### Directions:
[1] From the miniatures blog text, reproduce the passage that begins at the words "Duke Nukem?" and ends after the words "for 'em now.".
[2] According to the miniatures blog text, where were magnets added so the bikers could swap arms?

***** Document text *****

Yep a paper hammer drop pod! There isn't a particular reason I built this model, well not one beyond the fact that I had the template and didn't have anything better to do with my time that I was interested in. So a couple microwavable pizza boxes, about an hour in photoshop to color the template, 20 minutes to print out the 3 pages and like 3 hours to build it.
Over all I like the final product, there's just one little problem:
It is too small to carry a full 10 man squad of marines. You can see here how it would only 4 marines. Not a particularly huge deal I suppose, but it is a point of annoyance for me. I think I'll build 3 more and modify them to be Deathwinds though.

I purposely glued the door panels open mainly to be fair to my opponents but also because I just really can't stand seeing a closed drop pod sitting on the table. It's kind of like with the Storm Raven model if you add the hurricane bolters. How the *bleep* do the marines get out of the thing? I know I know, it's representational not functional. But you know? It's my model! If those points bug me, that's my problem! :P

Thursday, February 14, 2013

Duke Nukem?

You ever have a moment when you're working on a project, you look up for a second and something catches your eye? So you stop what you're doing and concentrate to figure out what that something is? And then you figure it out and you are like "Where the frack did that come from?"

That happened to be earlier today. When I noticed that I had a 40k version of Duke Nukem sitting on my work bench looking back at me:


Monday, February 11, 2013

More speed!

So I've been working on a new attack bike squad for my Blood Ravens. From what I've been looking at rules wise, I think Biker armies are gonna be the default go-to army for 6th edition. Hammer of Wraith, T5 all the time, a 12" move with an extra D6 charge range, relentless. I mean let's face it bikers got a lot going for 'em now.

So here is my new and freshly converted  attack bike squad:

So I'm sure you're sitting there saying "Wait a second, you said they were converted. And that they were attack bikes. Yeah the one dude's got the scanner array backpack, but what's actually converted? And why aren't they attack bikes?"

Well, I guess I used the wrong word. I think I would have been better off saying they are transformable as opposed to converted. Allow me to show you what I mean. Here is the same bike squad with different bitz:

You can see the two forward most bikers are now armed with a melta gun and plasma gun.  Here is another change:
I magnatized them so I can swap the configurations between Biker and attack bike. With the addition of magnets in the right shoulder, the models are able to swap arms so they can be armed with different weapons. By putting magnets in select locations in the under carraige of the bike and matching points on the side car I can attach and detach the side car as needed.


Sunday, February 03, 2013

We are the Blood Ravens!

A good while back I was playing Dawn of War II and I had become inspired to begin work on a Blood Ravens army. Well they had sat on the back burner for far too long and with my funds effectively stopped, following my recent medical bills, they came out of the case and got some paint on some of them. Here are two of the bikers that I got painted the other day.

***** Extracted material *****

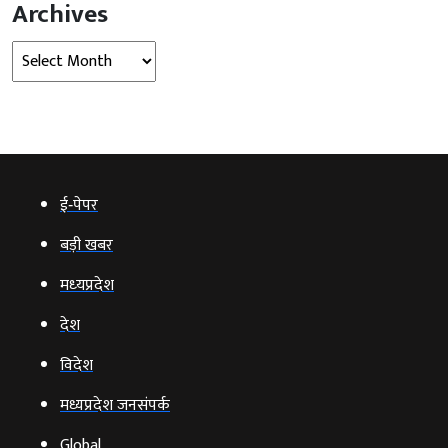
Archives
Archives
ई‑पेपर
बड़ी खबर
मध्‍यप्रदेश
देश
विदेश
मध्यप्रदेश जनसंपर्क
Global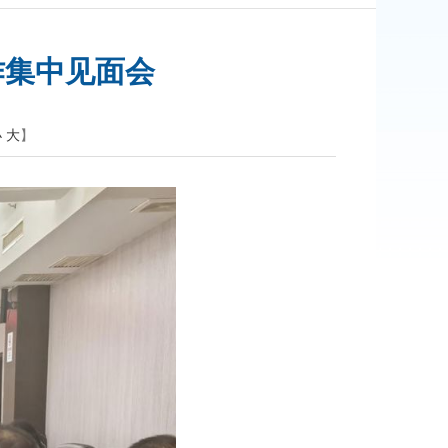
作集中见面会
小
大
】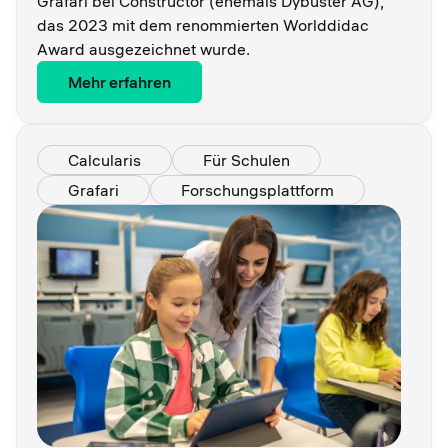
Grafari bei Constructor (ehemals Dybuster AG),
das 2023 mit dem renommierten Worlddidac
Award ausgezeichnet wurde.
Mehr erfahren
Calcularis
Für Schulen
Grafari
Forschungsplattform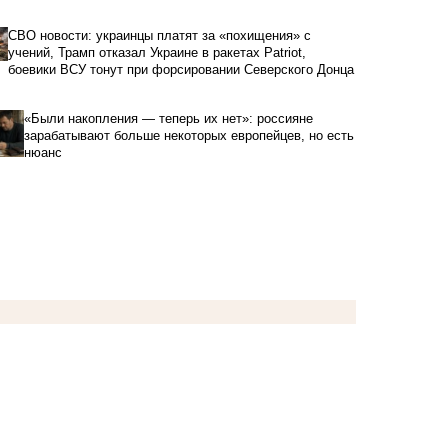
СВО новости: украинцы платят за «похищения» с
учений, Трамп отказал Украине в ракетах Patriot,
боевики ВСУ тонут при форсировании Северского Донца
«Были накопления — теперь их нет»: россияне
зарабатывают больше некоторых европейцев, но есть
нюанс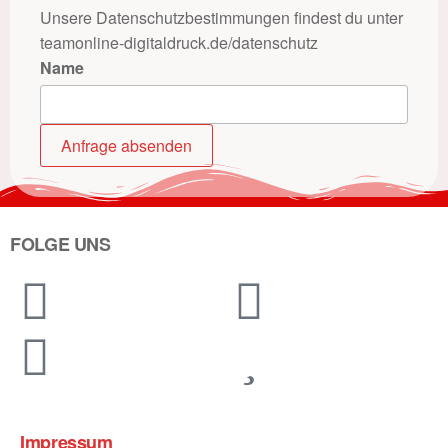
Unsere Datenschutzbestimmungen findest du unter
teamonline-digitaldruck.de/datenschutz
Name
Anfrage absenden
FOLGE UNS
Impressum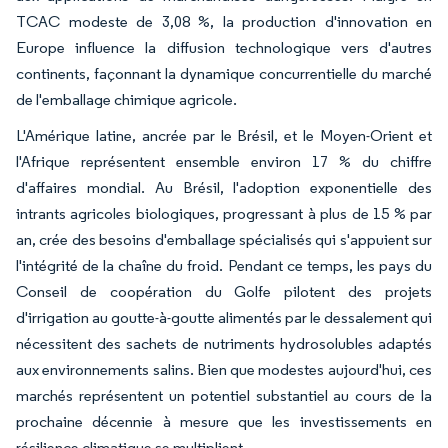
TCAC modeste de 3,08 %, la production d'innovation en
Europe influence la diffusion technologique vers d'autres
continents, façonnant la dynamique concurrentielle du marché
de l'emballage chimique agricole.
L'Amérique latine, ancrée par le Brésil, et le Moyen-Orient et
l'Afrique représentent ensemble environ 17 % du chiffre
d'affaires mondial. Au Brésil, l'adoption exponentielle des
intrants agricoles biologiques, progressant à plus de 15 % par
an, crée des besoins d'emballage spécialisés qui s'appuient sur
l'intégrité de la chaîne du froid. Pendant ce temps, les pays du
Conseil de coopération du Golfe pilotent des projets
d'irrigation au goutte-à-goutte alimentés par le dessalement qui
nécessitent des sachets de nutriments hydrosolubles adaptés
aux environnements salins. Bien que modestes aujourd'hui, ces
marchés représentent un potentiel substantiel au cours de la
prochaine décennie à mesure que les investissements en
résilience climatique se multiplient.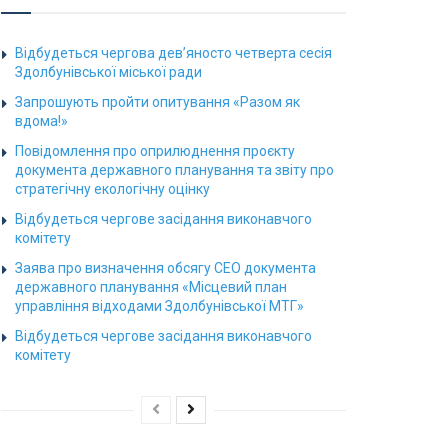
Відбудеться чергова дев’яносто четверта сесія
Здолбунівської міської ради
Запрошують пройти опитування «Разом як
вдома!»
Повідомлення про оприлюднення проєкту
документа державного планування та звіту про
стратегічну екологічну оцінку
Відбудеться чергове засідання виконавчого
комітету
Заява про визначення обсягу СЕО документа
державного планування «Місцевий план
управління відходами Здолбунівської МТГ»
Відбудеться чергове засідання виконавчого
комітету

*****

### Exercise answers:
[1]
Duke Nukem?

You ever have a moment when you're working on a project, you look up for a second and something catches your eye? So you stop what you're doing and concentrate to figure out what that something is? And then you figure it out and you are like "Where the frack did that come from?"

That happened to be earlier today. When I noticed that I had a 40k version of Duke Nukem sitting on my work bench looking back at me:


Monday, February 11, 2013

More speed!

So I've been working on a new attack bike squad for my Blood Ravens. From what I've been looking at rules wise, I think Biker armies are gonna be the default go-to army for 6th edition. Hammer of Wraith, T5 all the time, a 12" move with an extra D6 charge range, relentless. I mean let's face it bikers got a lot going for 'em now.

[2] In the right shoulder.